◆ TO DO:
Return every line in the records below as a JSON array of strings, one string per line, with blank lines omitted.

◆ DATA FOR THE TASK:
-- -- --

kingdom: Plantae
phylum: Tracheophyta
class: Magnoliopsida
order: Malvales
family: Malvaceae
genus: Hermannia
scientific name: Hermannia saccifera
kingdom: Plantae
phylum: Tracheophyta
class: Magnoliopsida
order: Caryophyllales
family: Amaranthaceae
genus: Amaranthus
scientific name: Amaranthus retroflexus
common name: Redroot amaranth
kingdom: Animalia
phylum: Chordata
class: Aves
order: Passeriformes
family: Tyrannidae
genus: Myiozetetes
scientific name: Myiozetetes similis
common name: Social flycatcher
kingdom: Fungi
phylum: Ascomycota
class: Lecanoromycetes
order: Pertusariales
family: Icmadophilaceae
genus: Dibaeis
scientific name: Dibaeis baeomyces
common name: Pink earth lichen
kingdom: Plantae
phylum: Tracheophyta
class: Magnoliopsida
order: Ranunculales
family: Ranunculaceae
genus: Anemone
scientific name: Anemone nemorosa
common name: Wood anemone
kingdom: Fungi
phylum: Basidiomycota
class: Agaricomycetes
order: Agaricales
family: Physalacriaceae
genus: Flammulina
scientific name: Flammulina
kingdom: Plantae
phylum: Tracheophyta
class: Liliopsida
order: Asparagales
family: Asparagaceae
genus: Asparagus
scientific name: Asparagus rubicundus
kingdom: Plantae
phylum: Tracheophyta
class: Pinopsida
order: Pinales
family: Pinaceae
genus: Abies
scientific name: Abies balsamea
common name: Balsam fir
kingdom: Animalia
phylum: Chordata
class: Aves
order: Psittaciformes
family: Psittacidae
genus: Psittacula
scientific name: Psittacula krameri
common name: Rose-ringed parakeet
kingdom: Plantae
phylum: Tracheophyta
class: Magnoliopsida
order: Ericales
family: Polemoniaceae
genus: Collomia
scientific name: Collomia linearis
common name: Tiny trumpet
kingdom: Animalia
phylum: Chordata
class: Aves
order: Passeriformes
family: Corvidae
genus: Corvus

-- -- --

◆ COMPLETE RESPONSE:
[
  "kingdom: Plantae",
  "phylum: Tracheophyta",
  "class: Magnoliopsida",
  "order: Malvales",
  "family: Malvaceae",
  "genus: Hermannia",
  "scientific name: Hermannia saccifera",
  "kingdom: Plantae",
  "phylum: Tracheophyta",
  "class: Magnoliopsida",
  "order: Caryophyllales",
  "family: Amaranthaceae",
  "genus: Amaranthus",
  "scientific name: Amaranthus retroflexus",
  "common name: Redroot amaranth",
  "kingdom: Animalia",
  "phylum: Chordata",
  "class: Aves",
  "order: Passeriformes",
  "family: Tyrannidae",
  "genus: Myiozetetes",
  "scientific name: Myiozetetes similis",
  "common name: Social flycatcher",
  "kingdom: Fungi",
  "phylum: Ascomycota",
  "class: Lecanoromycetes",
  "order: Pertusariales",
  "family: Icmadophilaceae",
  "genus: Dibaeis",
  "scientific name: Dibaeis baeomyces",
  "common name: Pink earth lichen",
  "kingdom: Plantae",
  "phylum: Tracheophyta",
  "class: Magnoliopsida",
  "order: Ranunculales",
  "family: Ranunculaceae",
  "genus: Anemone",
  "scientific name: Anemone nemorosa",
  "common name: Wood anemone",
  "kingdom: Fungi",
  "phylum: Basidiomycota",
  "class: Agaricomycetes",
  "order: Agaricales",
  "family: Physalacriaceae",
  "genus: Flammulina",
  "scientific name: Flammulina",
  "kingdom: Plantae",
  "phylum: Tracheophyta",
  "class: Liliopsida",
  "order: Asparagales",
  "family: Asparagaceae",
  "genus: Asparagus",
  "scientific name: Asparagus rubicundus",
  "kingdom: Plantae",
  "phylum: Tracheophyta",
  "class: Pinopsida",
  "order: Pinales",
  "family: Pinaceae",
  "genus: Abies",
  "scientific name: Abies balsamea",
  "common name: Balsam fir",
  "kingdom: Animalia",
  "phylum: Chordata",
  "class: Aves",
  "order: Psittaciformes",
  "family: Psittacidae",
  "genus: Psittacula",
  "scientific name: Psittacula krameri",
  "common name: Rose-ringed parakeet",
  "kingdom: Plantae",
  "phylum: Tracheophyta",
  "class: Magnoliopsida",
  "order: Ericales",
  "family: Polemoniaceae",
  "genus: Collomia",
  "scientific name: Collomia linearis",
  "common name: Tiny trumpet",
  "kingdom: Animalia",
  "phylum: Chordata",
  "class: Aves",
  "order: Passeriformes",
  "family: Corvidae",
  "genus: Corvus"
]